# Smoked rack of lamb



## coco

My wife picked up a rack of lamb from Trader Joe's over the weekend, so I decided it was a great idea to smoke it while I had other things to do last night.

First, put my favorite "lamb rub" on it, Penzey's Bicentennial rub.














I smoked it at 250-275 until an internal temp of 150F. Here they are out of the smoker:







I like a little "sear" on my rack, so I foiled the ribs, and fired up the toaster/convection oven to 425F.







In the mean time...prepare the sides:

Some red onion sauteed in olive oil with Japanese brown rice I had previously cooked for something else.













The soycatash as a veggie:







Sides are coming along, oven is ready...let's cut up the rack.

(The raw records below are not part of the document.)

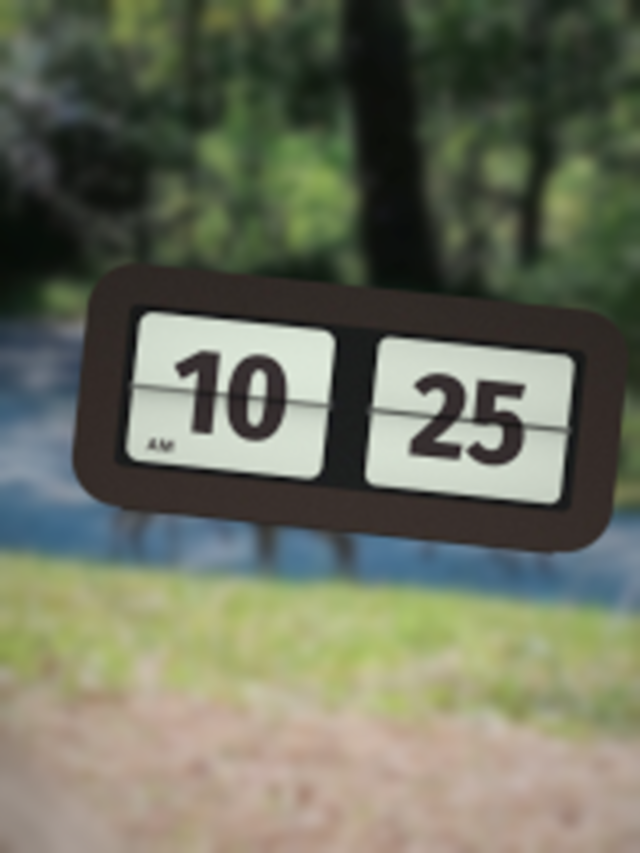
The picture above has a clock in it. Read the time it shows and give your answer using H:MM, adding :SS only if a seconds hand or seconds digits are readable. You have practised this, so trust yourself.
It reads 10:25
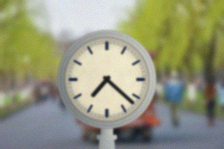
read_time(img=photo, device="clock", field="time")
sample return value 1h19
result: 7h22
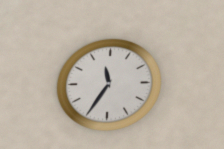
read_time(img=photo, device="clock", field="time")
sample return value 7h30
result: 11h35
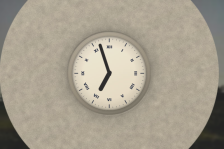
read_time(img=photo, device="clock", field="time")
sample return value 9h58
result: 6h57
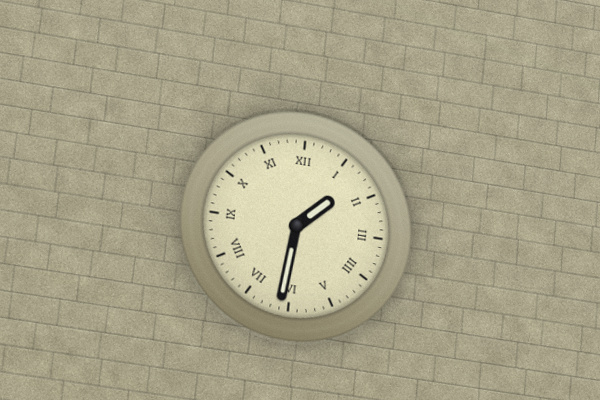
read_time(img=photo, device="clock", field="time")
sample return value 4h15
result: 1h31
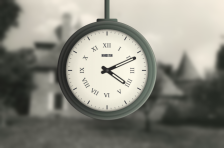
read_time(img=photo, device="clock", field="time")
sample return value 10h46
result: 4h11
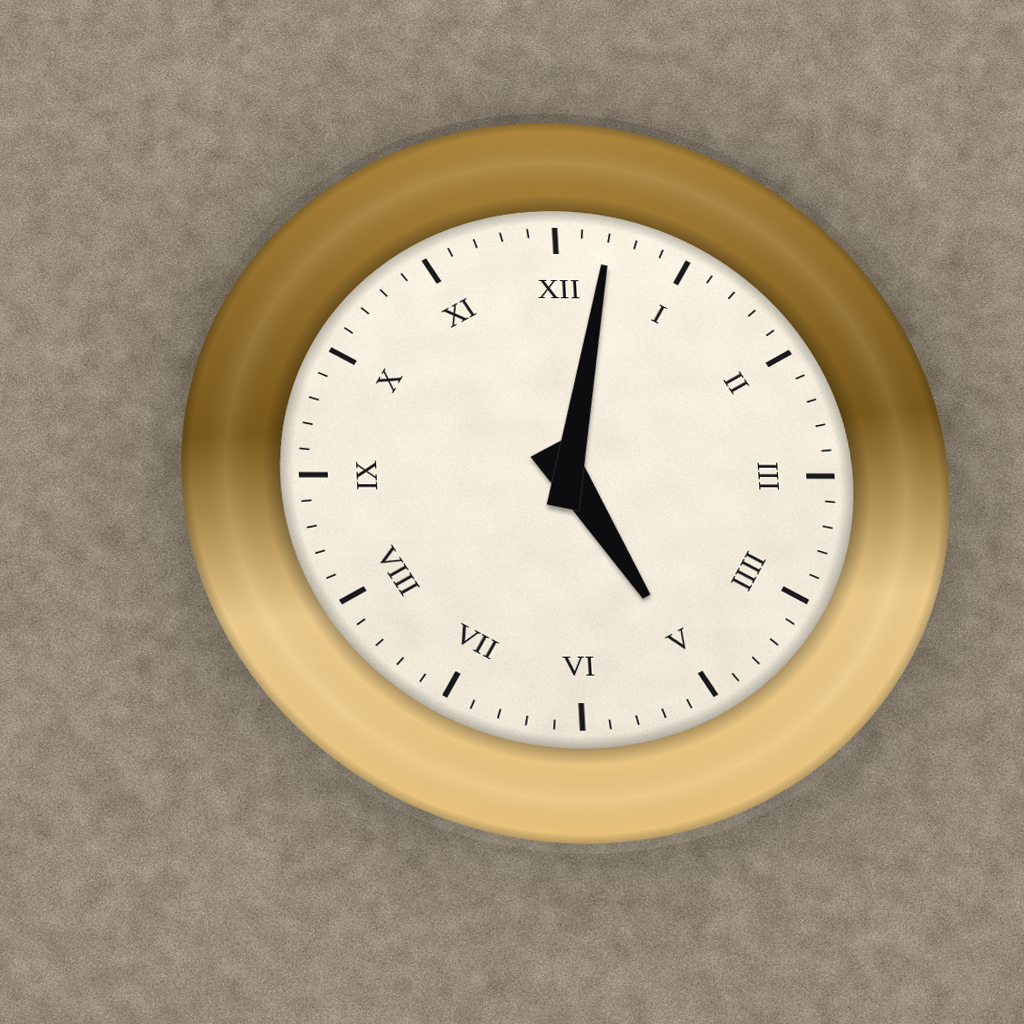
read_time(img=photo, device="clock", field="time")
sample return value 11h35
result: 5h02
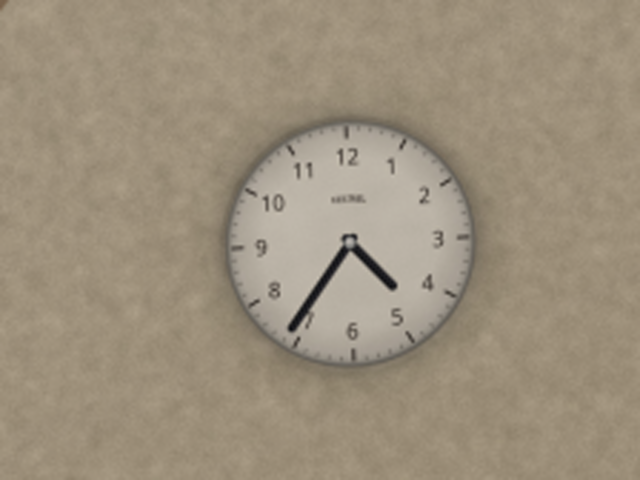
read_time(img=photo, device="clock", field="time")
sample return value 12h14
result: 4h36
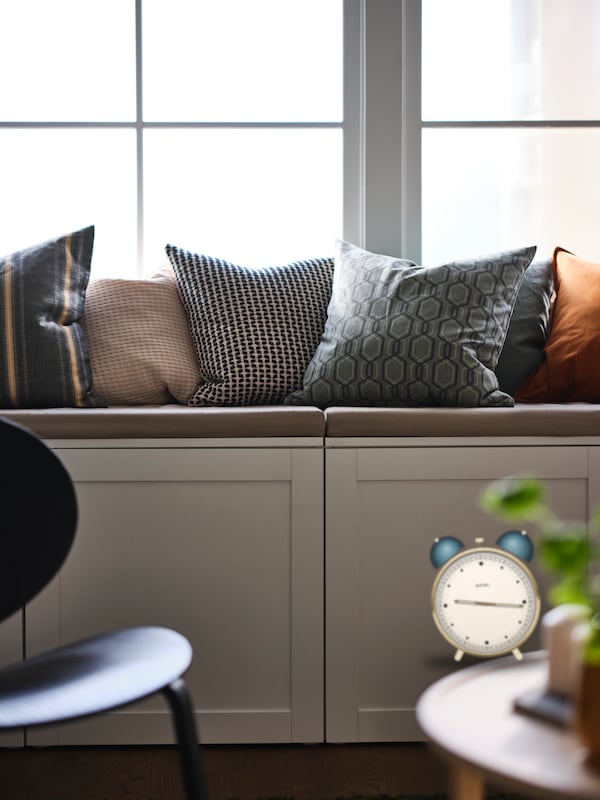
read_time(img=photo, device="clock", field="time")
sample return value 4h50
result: 9h16
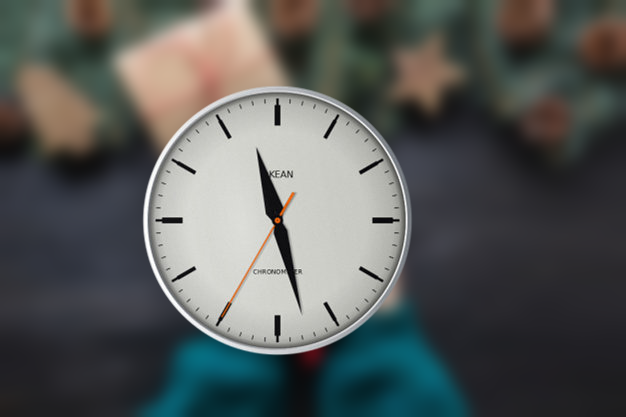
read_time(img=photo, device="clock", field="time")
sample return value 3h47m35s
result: 11h27m35s
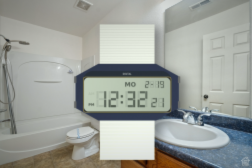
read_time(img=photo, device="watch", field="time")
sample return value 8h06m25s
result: 12h32m21s
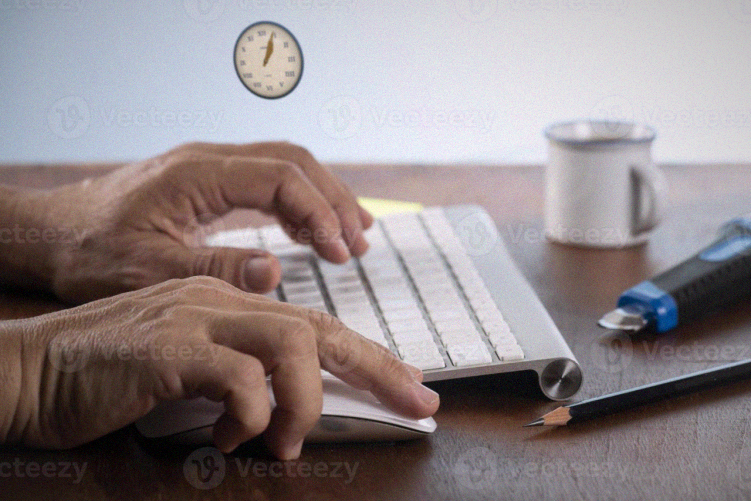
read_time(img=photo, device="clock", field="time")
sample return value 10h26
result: 1h04
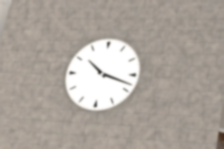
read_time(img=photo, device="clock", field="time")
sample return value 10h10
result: 10h18
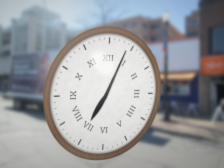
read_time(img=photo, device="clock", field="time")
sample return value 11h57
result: 7h04
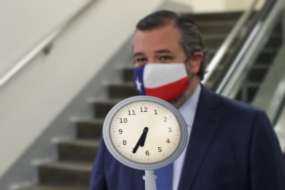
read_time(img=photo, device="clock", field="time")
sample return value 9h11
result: 6h35
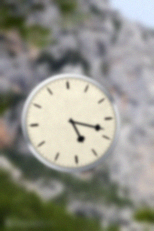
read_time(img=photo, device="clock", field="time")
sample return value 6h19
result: 5h18
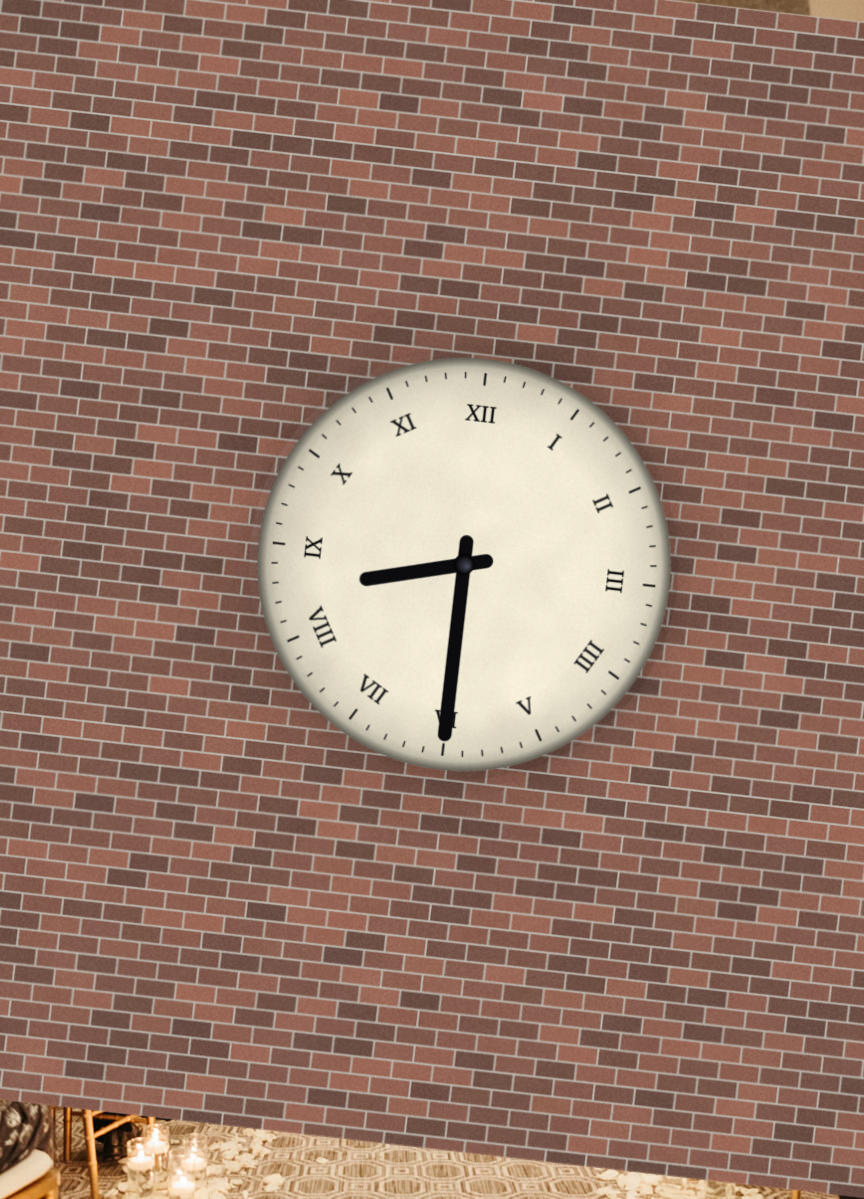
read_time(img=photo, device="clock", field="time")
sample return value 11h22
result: 8h30
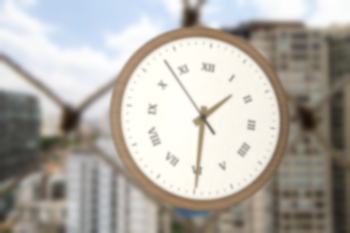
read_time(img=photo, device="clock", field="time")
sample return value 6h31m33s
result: 1h29m53s
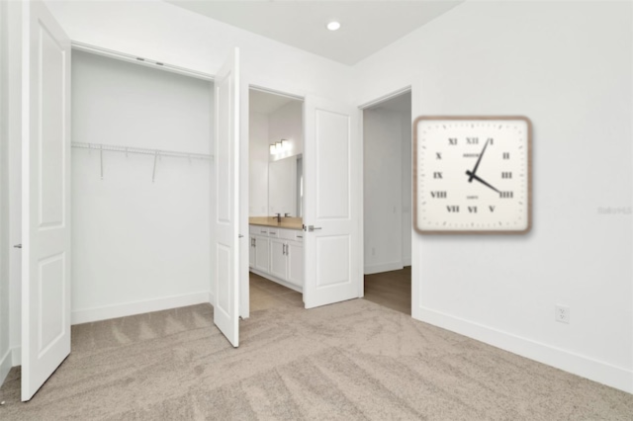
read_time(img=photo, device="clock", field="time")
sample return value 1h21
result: 4h04
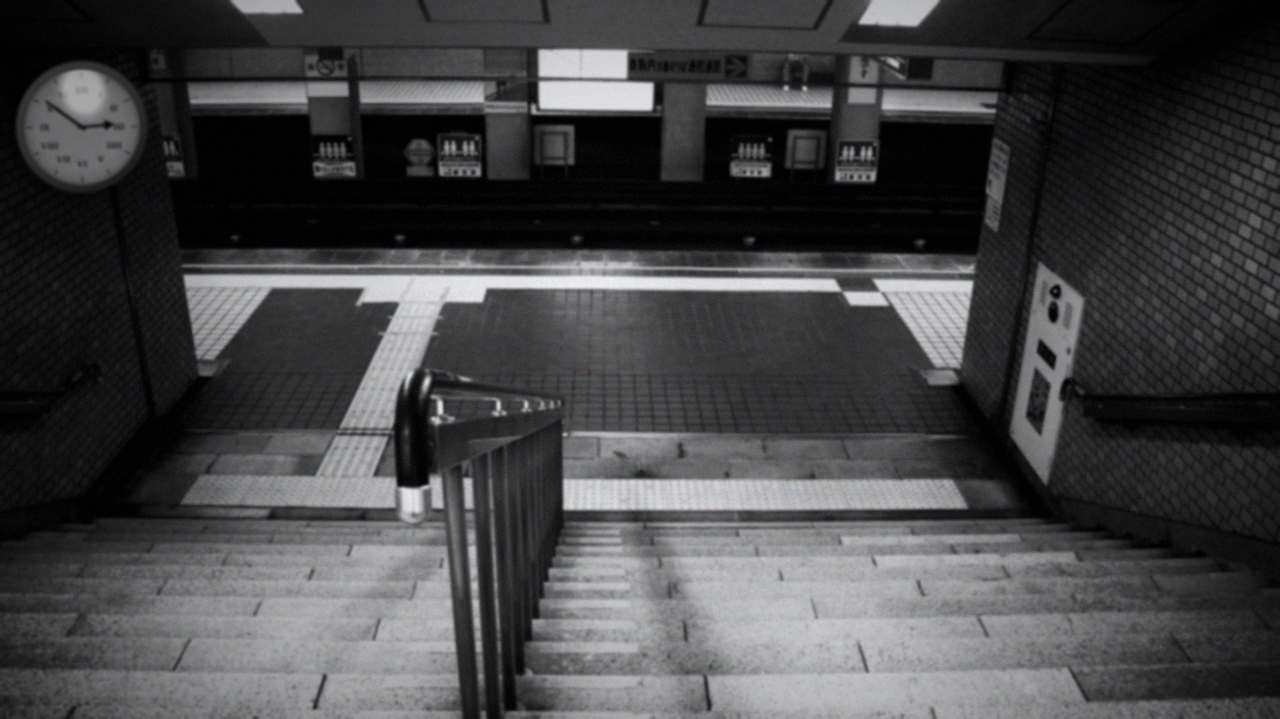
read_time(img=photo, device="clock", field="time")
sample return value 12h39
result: 2h51
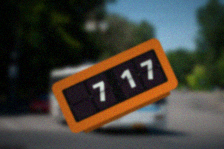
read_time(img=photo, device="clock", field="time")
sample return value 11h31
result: 7h17
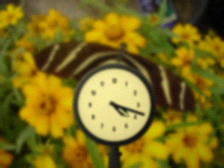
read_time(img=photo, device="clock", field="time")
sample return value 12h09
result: 4h18
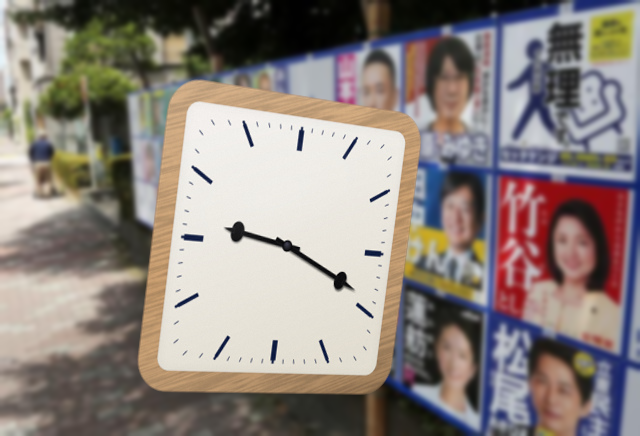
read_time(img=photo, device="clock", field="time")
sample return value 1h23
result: 9h19
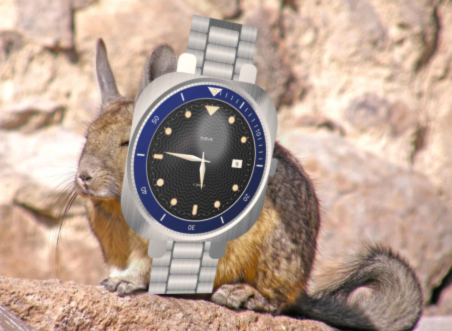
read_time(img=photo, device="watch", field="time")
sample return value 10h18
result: 5h46
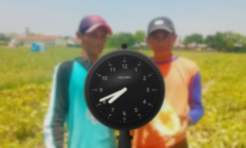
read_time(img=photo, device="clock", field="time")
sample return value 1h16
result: 7h41
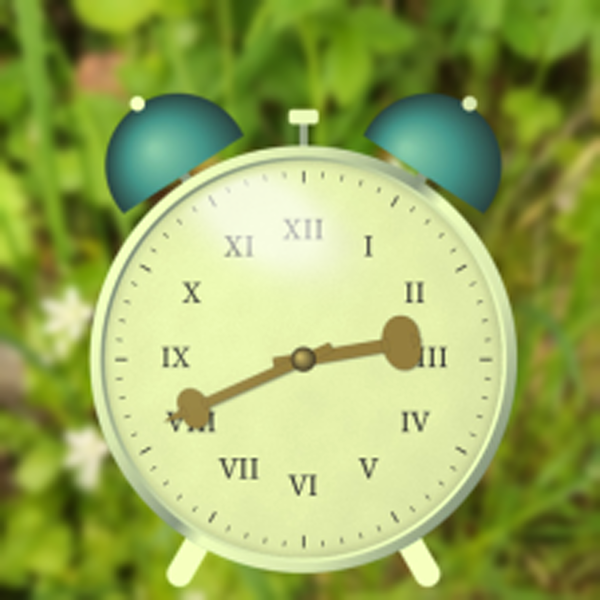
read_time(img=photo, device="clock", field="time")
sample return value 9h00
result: 2h41
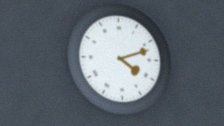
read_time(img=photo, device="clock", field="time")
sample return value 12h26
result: 4h12
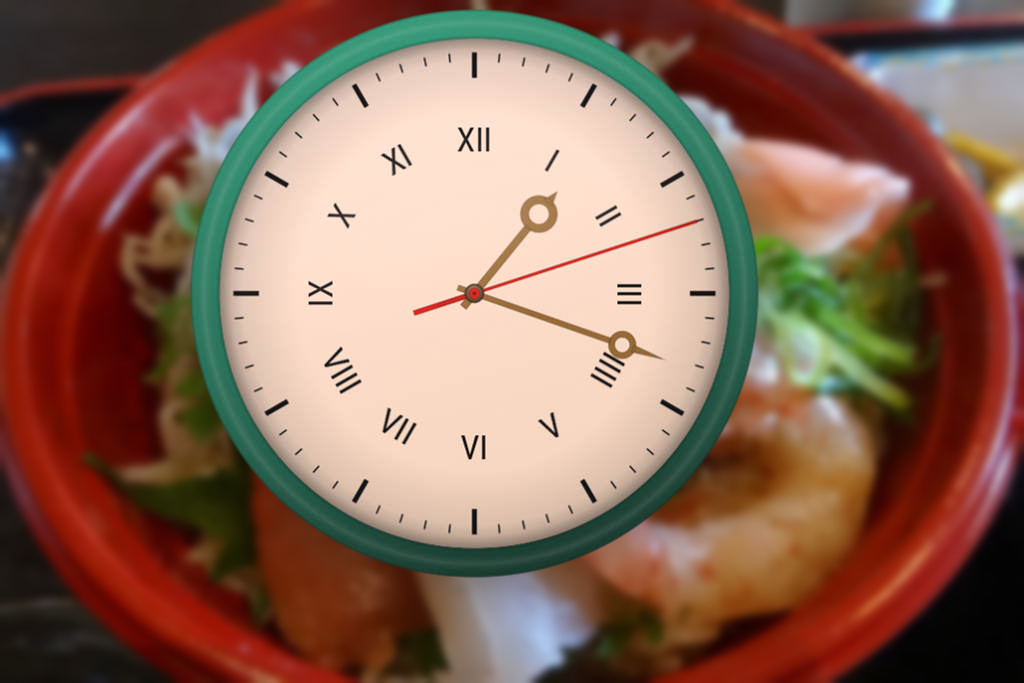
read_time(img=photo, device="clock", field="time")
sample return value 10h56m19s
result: 1h18m12s
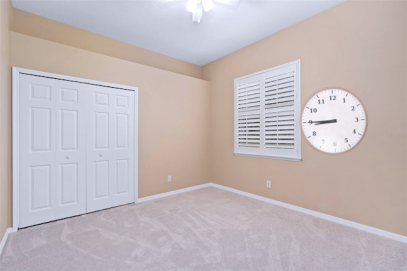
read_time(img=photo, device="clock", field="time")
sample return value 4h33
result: 8h45
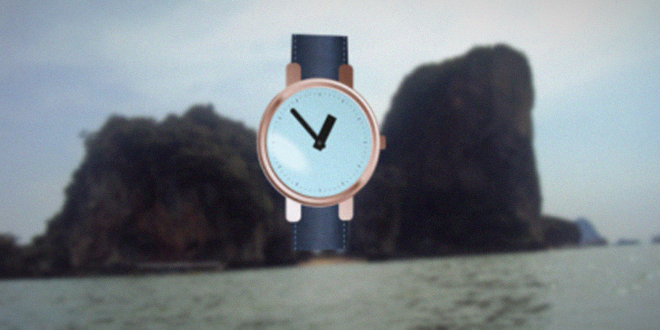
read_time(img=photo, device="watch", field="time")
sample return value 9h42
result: 12h53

Just a few minutes is all it takes...flip them, and sear the other side:







The final presentation:







Yep...it was tasty!!!


----------



## rbranstner

Very nice. I always enjoy lamb.


----------



## pineywoods

That looks like an awesome meal


----------



## adiochiro3

I love lamb!  Have to try smoking a rack soon.  Nice q-view!


----------



## fire it up

Great job!


----------



## mballi3011

Now thats some good looking lamb and we love us some lamb in this household.


----------



## Bearcarver

NICE----Freakin' NICE !--------------->>
	

	
	
		
		



		
		
	


	






Bearcarver


----------



## chainsaw

Looks great, wish we could get it here easier!


----------



## meateater

Great looking goat!


----------



## werdwolf

This is simple, but looks so good!


----------



## hannibal

Looks good.


----------